* _WORK TO BE COMPLETED_
After the line containing "pinky pip: (215, 248)", copy nothing more; up to and including it, copy every line of the listing exactly from the first, leaving out the pictures.

* _PROVIDED INFORMATION_

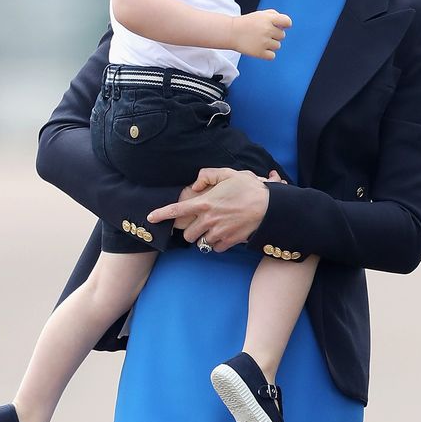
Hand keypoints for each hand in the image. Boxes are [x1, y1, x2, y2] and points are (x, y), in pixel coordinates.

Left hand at [148, 168, 280, 250]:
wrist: (269, 206)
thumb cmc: (249, 188)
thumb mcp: (228, 173)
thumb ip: (208, 176)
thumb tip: (195, 185)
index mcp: (204, 202)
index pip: (176, 210)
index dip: (161, 214)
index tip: (151, 217)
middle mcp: (208, 220)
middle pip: (188, 234)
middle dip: (192, 230)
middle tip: (201, 223)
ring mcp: (218, 232)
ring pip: (201, 242)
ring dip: (204, 237)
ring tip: (215, 229)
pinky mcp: (228, 242)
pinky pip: (215, 248)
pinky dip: (217, 243)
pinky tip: (225, 234)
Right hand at [230, 9, 291, 59]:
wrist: (231, 32)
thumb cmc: (248, 23)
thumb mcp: (260, 14)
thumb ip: (275, 16)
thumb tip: (286, 25)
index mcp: (269, 19)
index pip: (287, 22)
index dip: (286, 25)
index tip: (280, 26)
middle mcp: (267, 30)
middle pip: (282, 36)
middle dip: (274, 35)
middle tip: (262, 33)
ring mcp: (264, 42)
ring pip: (277, 46)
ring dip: (271, 45)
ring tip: (259, 41)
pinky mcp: (260, 52)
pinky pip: (272, 56)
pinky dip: (267, 54)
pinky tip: (259, 48)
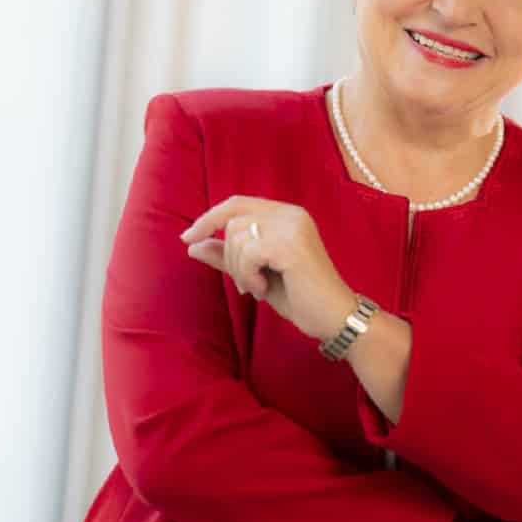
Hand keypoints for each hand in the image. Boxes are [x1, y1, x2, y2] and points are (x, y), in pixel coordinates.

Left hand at [180, 195, 352, 338]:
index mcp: (286, 215)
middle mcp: (291, 213)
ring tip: (259, 287)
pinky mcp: (291, 244)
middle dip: (230, 256)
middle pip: (233, 221)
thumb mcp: (256, 274)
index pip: (237, 204)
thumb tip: (192, 245)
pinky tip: (263, 290)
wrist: (333, 317)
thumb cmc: (299, 297)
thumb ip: (227, 257)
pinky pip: (248, 253)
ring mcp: (293, 226)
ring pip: (237, 236)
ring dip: (240, 269)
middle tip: (248, 283)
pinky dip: (248, 275)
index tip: (188, 238)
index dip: (209, 218)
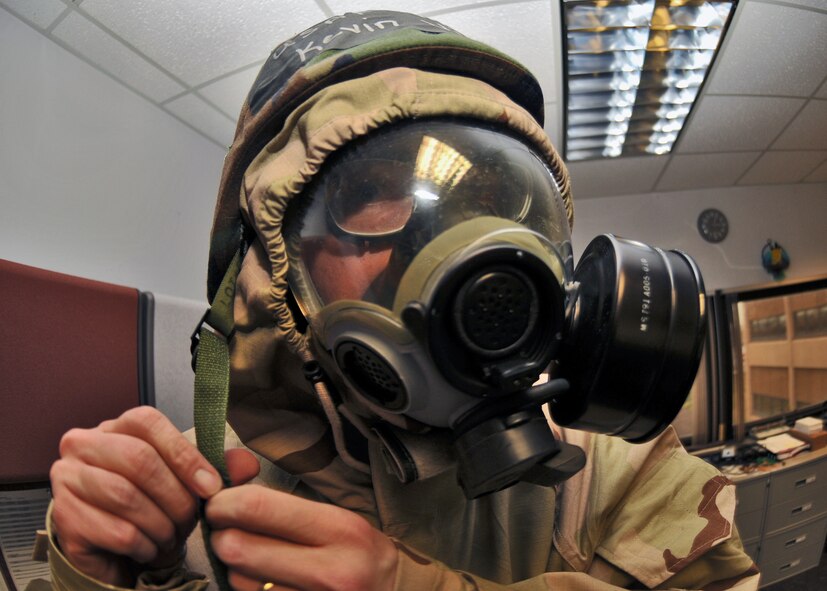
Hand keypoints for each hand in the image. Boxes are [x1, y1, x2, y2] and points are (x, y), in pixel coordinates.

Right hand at [50, 406, 259, 585]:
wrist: (114, 548)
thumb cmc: (149, 505)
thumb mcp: (186, 481)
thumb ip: (217, 468)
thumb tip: (246, 464)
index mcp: (116, 426)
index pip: (148, 422)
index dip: (185, 455)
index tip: (210, 486)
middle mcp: (84, 445)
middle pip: (138, 459)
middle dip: (175, 495)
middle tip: (191, 519)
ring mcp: (68, 480)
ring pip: (126, 496)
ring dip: (161, 523)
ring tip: (171, 535)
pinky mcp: (65, 519)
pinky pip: (116, 531)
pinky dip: (145, 545)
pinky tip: (151, 548)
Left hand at [206, 485, 397, 590]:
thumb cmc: (359, 554)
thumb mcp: (336, 519)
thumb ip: (280, 497)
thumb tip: (229, 463)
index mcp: (341, 529)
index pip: (257, 506)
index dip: (223, 502)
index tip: (218, 502)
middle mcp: (332, 570)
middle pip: (238, 547)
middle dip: (220, 537)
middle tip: (224, 531)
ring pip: (239, 582)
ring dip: (234, 570)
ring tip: (249, 561)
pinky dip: (247, 590)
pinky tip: (261, 581)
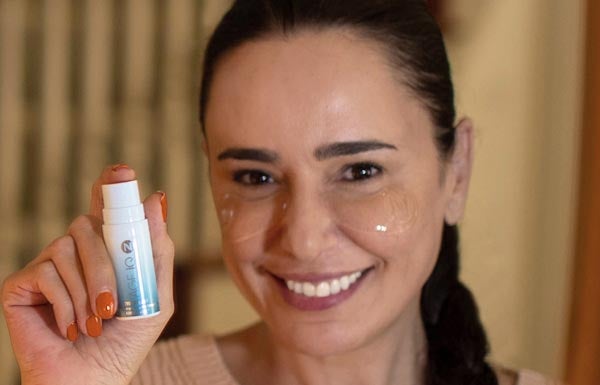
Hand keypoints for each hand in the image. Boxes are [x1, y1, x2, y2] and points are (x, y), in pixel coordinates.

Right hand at [1, 165, 174, 384]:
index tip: (122, 171)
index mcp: (107, 251)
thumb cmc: (125, 341)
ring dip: (87, 292)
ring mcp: (47, 266)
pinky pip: (45, 272)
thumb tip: (157, 200)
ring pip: (66, 247)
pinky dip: (64, 303)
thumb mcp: (155, 295)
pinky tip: (68, 327)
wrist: (92, 380)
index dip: (111, 186)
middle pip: (87, 225)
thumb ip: (157, 250)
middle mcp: (75, 252)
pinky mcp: (20, 284)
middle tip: (111, 305)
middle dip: (105, 267)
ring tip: (92, 324)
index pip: (105, 208)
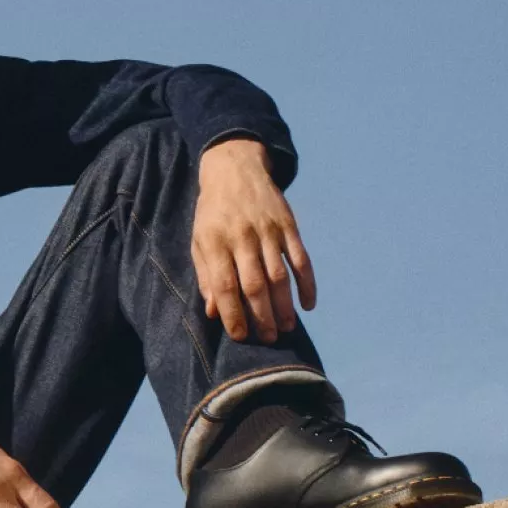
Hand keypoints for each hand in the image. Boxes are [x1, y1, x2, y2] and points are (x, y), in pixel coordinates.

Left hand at [191, 137, 318, 343]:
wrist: (234, 168)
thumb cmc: (213, 212)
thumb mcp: (199, 240)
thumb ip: (205, 276)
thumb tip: (213, 312)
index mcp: (215, 242)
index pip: (224, 285)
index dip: (232, 314)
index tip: (240, 335)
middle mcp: (242, 237)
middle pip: (254, 284)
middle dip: (261, 316)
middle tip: (268, 339)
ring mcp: (268, 231)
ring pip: (279, 275)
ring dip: (284, 306)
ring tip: (286, 328)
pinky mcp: (288, 226)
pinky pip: (301, 259)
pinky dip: (307, 283)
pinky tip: (308, 304)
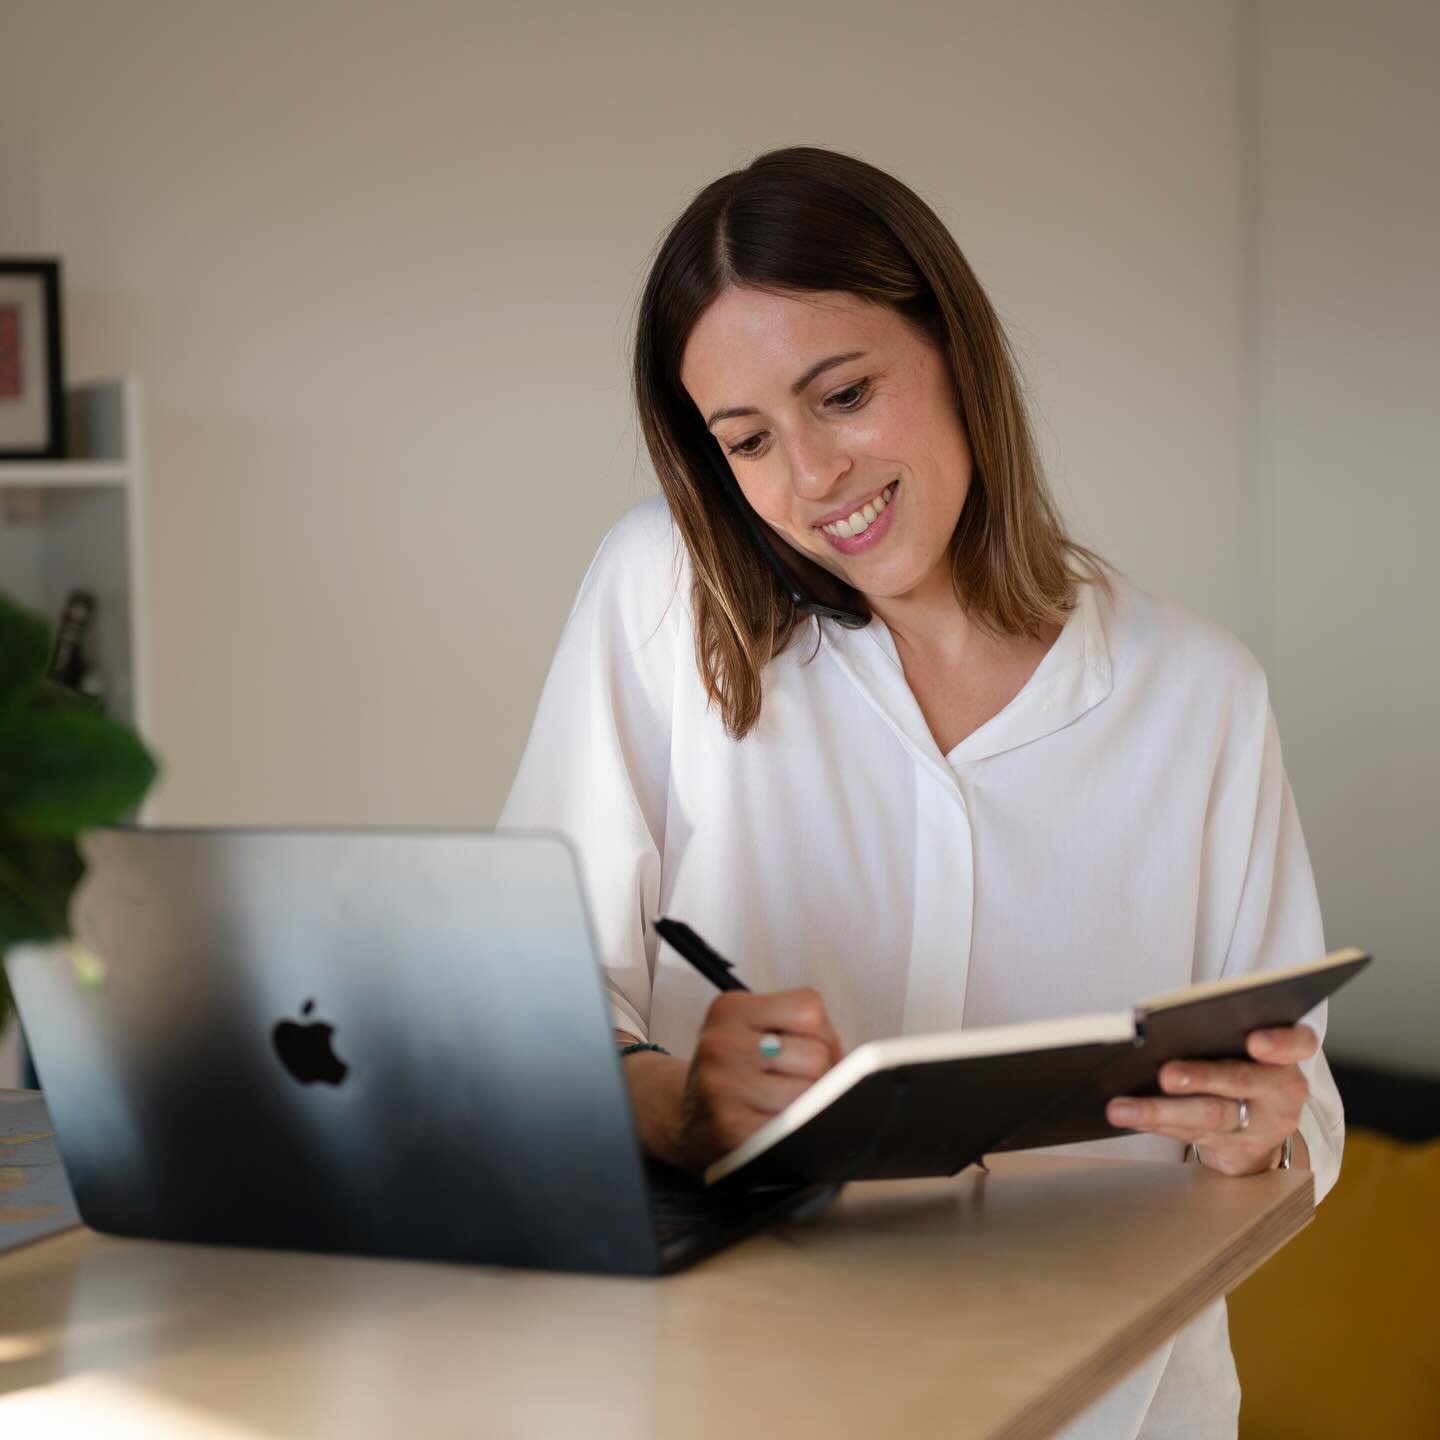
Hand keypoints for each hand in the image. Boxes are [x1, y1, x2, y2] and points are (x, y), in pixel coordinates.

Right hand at [667, 988, 844, 1172]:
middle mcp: (721, 1042)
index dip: (823, 1036)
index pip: (809, 1009)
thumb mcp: (753, 1032)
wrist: (685, 1118)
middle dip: (818, 1076)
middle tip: (794, 1085)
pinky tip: (774, 1127)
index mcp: (731, 1009)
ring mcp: (721, 1085)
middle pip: (815, 1056)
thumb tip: (853, 1064)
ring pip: (808, 1095)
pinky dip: (794, 1133)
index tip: (808, 1051)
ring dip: (807, 1107)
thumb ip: (803, 1033)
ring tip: (782, 1107)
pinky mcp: (729, 1127)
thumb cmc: (734, 1073)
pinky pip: (791, 1129)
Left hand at [1105, 1024, 1317, 1175]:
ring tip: (1122, 1108)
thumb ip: (1216, 1035)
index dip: (1280, 1042)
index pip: (1298, 1043)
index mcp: (1286, 1057)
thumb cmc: (1239, 1068)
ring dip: (1161, 1110)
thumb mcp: (1242, 1050)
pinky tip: (1128, 1117)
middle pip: (1241, 1081)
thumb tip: (1153, 1026)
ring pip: (1209, 1116)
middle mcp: (1280, 1092)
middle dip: (1201, 1077)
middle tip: (1166, 1075)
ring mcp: (1261, 1127)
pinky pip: (1190, 1136)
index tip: (1256, 1042)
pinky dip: (1155, 1124)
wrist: (1257, 1130)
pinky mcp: (1236, 1152)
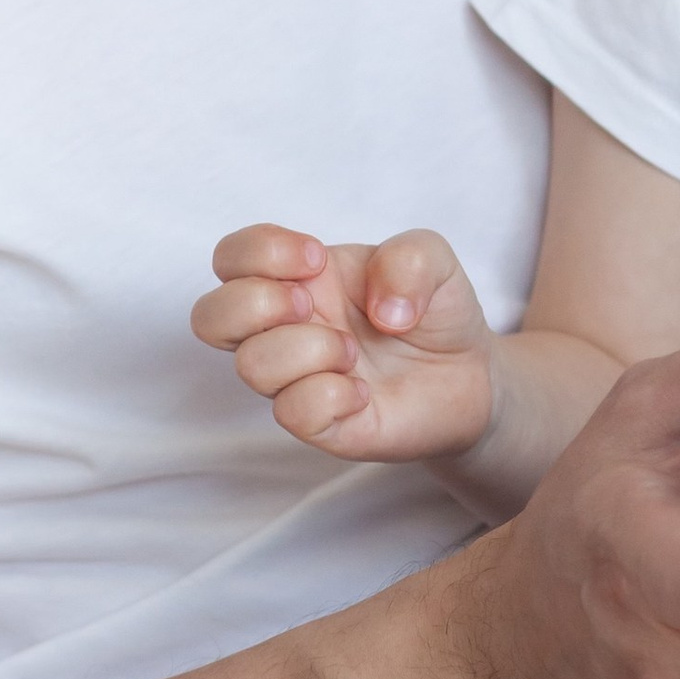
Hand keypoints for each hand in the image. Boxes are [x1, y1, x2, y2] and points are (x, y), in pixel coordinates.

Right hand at [194, 225, 494, 462]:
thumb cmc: (432, 312)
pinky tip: (363, 392)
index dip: (260, 252)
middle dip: (258, 303)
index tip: (317, 258)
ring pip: (250, 365)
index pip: (231, 257)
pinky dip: (331, 395)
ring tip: (353, 351)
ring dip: (309, 348)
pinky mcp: (321, 426)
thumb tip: (382, 309)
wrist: (470, 375)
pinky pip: (293, 412)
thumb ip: (409, 258)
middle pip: (209, 317)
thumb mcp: (433, 259)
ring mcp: (297, 380)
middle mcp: (285, 329)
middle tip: (311, 304)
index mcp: (297, 279)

* _EXPECTED ANSWER_
Hand keypoints for each hand in the image. Boxes are [x1, y1, x2, y2] and points are (x, y), in pixel coordinates.

Left hand at [148, 168, 280, 250]:
wrist: (269, 206)
thumb cmc: (249, 188)
thumb mcp: (228, 173)
thumb ip: (208, 176)
thumb tip: (195, 185)
index mcp: (204, 202)
index pip: (176, 210)
index dip: (161, 214)
index tip: (151, 217)
middle mcp: (208, 220)
middle pip: (188, 234)
middle dip: (192, 230)
middle tip: (201, 223)
ring mcp: (218, 232)
ring pip: (201, 242)
ring dip: (204, 237)
ring tip: (215, 229)
pinky mcp: (228, 242)
pinky pip: (215, 248)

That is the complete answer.